EXERCISE BRIEF:
Please find every line below that includes "middle" and report how many there are. Nothing else is needed.

GIVEN RECORDS:
◇ ◇ ◇ ◇ ◇ ◇ ◇
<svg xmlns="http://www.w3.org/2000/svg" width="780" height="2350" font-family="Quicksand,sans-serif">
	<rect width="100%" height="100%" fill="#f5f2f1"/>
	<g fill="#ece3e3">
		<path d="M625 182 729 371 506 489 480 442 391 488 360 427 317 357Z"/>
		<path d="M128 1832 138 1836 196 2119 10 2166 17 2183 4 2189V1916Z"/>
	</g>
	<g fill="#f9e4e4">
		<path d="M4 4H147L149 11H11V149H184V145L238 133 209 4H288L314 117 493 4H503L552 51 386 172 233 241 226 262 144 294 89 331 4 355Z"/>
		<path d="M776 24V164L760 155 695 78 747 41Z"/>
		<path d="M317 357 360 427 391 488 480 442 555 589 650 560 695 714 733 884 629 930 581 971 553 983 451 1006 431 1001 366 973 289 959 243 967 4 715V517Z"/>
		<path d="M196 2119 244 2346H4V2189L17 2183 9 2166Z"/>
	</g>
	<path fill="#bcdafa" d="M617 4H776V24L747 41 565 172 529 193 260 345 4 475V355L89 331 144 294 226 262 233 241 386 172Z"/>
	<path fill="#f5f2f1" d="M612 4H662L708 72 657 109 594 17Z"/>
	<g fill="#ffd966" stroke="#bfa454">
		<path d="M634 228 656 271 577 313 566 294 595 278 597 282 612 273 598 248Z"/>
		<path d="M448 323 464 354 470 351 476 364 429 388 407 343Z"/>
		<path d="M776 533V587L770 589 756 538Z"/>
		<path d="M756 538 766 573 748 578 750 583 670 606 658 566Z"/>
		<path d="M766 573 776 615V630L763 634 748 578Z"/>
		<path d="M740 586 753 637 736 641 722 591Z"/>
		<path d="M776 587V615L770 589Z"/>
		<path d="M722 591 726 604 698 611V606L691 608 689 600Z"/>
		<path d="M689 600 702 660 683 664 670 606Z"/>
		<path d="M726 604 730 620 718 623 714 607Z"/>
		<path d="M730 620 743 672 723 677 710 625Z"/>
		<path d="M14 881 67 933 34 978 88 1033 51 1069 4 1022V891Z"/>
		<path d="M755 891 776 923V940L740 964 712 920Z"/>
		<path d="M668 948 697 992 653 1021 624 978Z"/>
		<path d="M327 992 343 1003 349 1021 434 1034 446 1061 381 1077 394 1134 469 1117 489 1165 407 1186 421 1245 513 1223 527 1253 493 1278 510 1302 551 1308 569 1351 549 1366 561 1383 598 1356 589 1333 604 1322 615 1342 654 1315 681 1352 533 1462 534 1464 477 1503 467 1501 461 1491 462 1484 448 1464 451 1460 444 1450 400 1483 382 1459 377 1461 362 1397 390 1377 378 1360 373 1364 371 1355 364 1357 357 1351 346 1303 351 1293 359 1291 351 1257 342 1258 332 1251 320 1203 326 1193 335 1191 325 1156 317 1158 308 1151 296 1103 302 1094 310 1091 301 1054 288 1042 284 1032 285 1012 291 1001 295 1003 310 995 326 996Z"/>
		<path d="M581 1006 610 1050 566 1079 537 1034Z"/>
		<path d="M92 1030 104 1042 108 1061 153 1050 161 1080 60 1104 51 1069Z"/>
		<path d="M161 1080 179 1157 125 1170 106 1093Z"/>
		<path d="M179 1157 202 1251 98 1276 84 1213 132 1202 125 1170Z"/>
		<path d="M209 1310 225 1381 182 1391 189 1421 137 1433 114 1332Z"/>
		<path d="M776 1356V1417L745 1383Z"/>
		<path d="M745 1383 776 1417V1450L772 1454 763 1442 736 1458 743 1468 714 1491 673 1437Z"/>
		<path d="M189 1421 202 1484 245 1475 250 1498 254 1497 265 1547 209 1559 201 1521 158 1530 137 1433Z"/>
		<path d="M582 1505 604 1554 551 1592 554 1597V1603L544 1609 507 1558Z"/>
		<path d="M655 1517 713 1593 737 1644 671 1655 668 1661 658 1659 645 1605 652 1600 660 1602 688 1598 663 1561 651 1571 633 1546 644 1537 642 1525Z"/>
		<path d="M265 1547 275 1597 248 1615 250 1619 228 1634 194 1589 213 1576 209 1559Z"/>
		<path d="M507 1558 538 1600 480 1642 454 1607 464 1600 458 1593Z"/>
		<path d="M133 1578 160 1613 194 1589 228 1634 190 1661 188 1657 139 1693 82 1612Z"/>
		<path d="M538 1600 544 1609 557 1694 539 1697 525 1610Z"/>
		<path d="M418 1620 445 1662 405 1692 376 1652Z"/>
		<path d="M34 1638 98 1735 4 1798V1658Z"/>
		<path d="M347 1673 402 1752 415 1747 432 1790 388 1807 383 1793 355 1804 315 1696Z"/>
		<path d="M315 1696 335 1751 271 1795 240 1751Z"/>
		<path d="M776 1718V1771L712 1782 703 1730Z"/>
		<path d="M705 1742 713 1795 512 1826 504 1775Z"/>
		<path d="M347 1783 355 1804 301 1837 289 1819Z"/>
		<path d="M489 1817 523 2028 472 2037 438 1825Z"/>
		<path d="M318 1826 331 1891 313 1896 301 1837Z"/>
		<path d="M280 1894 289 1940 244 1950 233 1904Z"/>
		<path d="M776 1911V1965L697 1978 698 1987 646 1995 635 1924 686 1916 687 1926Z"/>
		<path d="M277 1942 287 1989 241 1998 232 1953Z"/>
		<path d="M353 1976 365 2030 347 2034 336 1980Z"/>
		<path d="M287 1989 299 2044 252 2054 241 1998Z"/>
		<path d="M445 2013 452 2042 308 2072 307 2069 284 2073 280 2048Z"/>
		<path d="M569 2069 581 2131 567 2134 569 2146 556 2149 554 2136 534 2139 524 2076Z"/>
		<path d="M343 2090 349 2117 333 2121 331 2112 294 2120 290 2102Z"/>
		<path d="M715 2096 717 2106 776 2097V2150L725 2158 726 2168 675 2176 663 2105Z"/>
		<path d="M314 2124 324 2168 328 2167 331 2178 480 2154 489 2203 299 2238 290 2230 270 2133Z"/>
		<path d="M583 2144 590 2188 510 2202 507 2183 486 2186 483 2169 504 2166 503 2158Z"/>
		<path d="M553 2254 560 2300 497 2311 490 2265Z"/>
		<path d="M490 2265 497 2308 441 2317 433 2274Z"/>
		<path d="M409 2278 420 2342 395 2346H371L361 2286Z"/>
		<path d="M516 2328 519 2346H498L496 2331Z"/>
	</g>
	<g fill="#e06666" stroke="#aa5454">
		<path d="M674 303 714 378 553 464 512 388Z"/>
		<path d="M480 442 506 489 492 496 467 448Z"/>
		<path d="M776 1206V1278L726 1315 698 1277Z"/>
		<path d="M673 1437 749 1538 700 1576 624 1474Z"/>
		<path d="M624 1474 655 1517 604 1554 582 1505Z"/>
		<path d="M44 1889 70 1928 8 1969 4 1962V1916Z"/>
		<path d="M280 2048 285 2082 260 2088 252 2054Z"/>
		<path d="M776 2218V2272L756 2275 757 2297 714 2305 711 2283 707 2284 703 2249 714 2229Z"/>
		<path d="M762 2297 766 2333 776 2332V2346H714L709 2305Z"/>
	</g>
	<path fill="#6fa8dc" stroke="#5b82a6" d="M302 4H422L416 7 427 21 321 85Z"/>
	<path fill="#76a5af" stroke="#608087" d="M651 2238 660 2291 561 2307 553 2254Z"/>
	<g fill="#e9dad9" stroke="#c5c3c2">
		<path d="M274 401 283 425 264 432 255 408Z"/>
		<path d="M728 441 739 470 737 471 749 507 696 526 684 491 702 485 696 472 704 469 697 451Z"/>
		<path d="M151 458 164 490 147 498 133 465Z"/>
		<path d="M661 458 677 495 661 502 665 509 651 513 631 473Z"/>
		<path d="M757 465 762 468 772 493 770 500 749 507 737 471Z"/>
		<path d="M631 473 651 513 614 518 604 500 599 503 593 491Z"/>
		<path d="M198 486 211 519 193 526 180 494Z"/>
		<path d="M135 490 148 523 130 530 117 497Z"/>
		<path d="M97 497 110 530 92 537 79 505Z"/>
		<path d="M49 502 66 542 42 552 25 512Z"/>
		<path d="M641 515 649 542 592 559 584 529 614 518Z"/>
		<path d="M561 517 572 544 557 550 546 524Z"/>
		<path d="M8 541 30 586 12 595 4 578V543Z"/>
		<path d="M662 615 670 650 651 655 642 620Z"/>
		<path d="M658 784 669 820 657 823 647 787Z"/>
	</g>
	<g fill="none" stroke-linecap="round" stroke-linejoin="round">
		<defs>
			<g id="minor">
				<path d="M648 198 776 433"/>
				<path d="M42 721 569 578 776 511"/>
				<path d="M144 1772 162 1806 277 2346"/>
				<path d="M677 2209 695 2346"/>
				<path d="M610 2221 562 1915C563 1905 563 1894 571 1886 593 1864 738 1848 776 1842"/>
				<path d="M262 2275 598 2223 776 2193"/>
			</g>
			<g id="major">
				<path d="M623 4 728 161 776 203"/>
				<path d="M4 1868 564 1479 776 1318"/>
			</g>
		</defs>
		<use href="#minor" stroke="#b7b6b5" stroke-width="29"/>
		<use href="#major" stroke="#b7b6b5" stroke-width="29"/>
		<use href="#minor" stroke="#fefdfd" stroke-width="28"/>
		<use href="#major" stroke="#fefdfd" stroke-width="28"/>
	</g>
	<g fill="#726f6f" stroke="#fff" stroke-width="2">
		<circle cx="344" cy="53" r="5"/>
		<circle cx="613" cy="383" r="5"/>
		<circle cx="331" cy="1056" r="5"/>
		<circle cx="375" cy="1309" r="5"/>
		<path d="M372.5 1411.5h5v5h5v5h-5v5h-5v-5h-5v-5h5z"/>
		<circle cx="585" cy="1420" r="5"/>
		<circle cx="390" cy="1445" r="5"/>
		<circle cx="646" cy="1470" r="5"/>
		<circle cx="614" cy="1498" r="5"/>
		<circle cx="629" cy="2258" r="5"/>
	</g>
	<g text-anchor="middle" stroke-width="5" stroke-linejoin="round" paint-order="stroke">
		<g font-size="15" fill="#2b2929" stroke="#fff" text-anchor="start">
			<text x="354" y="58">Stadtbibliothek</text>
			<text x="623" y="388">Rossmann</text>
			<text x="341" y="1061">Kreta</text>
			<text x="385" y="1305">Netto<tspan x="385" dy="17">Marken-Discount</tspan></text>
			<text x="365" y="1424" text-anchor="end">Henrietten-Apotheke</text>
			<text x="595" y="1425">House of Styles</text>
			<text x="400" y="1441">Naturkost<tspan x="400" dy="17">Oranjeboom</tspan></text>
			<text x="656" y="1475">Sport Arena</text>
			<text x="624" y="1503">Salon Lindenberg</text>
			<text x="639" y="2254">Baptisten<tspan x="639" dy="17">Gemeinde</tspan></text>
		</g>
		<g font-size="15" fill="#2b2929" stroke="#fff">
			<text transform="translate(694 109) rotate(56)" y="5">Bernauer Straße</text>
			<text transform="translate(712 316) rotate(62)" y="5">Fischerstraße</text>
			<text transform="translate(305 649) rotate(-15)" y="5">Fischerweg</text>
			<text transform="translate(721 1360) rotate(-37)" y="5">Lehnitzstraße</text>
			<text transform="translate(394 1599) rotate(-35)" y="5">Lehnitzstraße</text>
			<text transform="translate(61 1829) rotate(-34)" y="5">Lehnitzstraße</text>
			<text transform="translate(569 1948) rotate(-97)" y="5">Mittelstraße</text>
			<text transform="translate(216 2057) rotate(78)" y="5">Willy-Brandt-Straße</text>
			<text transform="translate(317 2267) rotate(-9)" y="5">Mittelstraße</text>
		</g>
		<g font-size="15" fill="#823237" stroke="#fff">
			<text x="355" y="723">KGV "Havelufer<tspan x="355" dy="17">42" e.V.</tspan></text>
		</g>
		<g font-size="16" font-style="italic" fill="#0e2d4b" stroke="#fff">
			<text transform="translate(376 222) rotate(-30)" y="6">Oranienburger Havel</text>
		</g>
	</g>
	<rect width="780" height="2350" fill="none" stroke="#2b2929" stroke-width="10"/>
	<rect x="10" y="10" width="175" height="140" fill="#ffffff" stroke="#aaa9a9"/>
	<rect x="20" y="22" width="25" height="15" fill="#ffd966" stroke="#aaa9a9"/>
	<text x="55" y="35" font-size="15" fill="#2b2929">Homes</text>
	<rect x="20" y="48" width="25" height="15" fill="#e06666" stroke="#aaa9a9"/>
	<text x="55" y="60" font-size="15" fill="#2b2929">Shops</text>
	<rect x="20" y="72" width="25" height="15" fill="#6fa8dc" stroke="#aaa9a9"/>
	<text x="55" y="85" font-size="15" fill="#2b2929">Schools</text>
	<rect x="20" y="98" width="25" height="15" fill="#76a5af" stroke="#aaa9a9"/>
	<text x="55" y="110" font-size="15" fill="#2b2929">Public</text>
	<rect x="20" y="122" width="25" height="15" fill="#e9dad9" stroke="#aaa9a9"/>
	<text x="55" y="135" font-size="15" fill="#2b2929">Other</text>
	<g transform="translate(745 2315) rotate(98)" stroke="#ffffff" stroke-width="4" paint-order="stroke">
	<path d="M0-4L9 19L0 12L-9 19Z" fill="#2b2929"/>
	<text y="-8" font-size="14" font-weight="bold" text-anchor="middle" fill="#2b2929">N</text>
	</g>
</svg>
◇ ◇ ◇ ◇ ◇ ◇ ◇
TASK RESULT:
2